Occurrences are happening somewhere right now leading up to an event many of us aren’t expecting that, in the near future, will be remembered as almost inevitable and definitive of its time. Certain catastrophes and events – the Depression, the Second World War, the collapse of the Soviet Union, your uncle’s death – seem foreordained by the historical forces leading up to them, confluences of events, times and individuals that, flowing together, seem to point toward that one determinate result.

And yet: those events surprised so many, death surprised so many, they would not have thought so much would fall apart. How many different now-defunct, barely-remembered empires have been so extensive in territorial gains that you could rationally say the sun never set on them? The Spanish Empire, Portuguese Empire, the United Kingdom, ancient Persia: there was always daylight in at least one province, perhaps because the Lord never trusts an emperor in the dark.

And then things crumbled.
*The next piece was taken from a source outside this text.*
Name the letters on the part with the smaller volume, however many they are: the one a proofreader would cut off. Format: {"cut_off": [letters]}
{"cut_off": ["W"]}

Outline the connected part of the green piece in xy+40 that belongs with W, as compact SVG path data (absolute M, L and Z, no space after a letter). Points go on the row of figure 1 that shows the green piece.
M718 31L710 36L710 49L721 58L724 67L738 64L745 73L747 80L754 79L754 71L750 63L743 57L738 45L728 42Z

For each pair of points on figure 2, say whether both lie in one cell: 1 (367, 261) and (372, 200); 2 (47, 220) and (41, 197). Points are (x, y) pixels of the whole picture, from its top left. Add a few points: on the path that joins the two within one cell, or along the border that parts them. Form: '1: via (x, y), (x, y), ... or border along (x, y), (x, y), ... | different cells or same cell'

From our contemporary historical vantage, that seems to be the way things had to be. But it didn’t then – the sea seemed peaceful until the tsunami swelled, the economy was humming along until a sudden bank run, the indigenous populations were placated – and it won’t seem that way before things fall apart or combust again, whenever that may be, whether sooner, soon or later.

Game theory will provide some pertinent lessons to learn, but the question always remains: to what historical instances and what contemporary situations does the theory apply? Time is precious and it’s finite: who’s to say if we’re better off applying that resource to events in the Senkaku Islands, Syria or Wyoming? We’ll know after what’s inevitable surprises us and comes to pass.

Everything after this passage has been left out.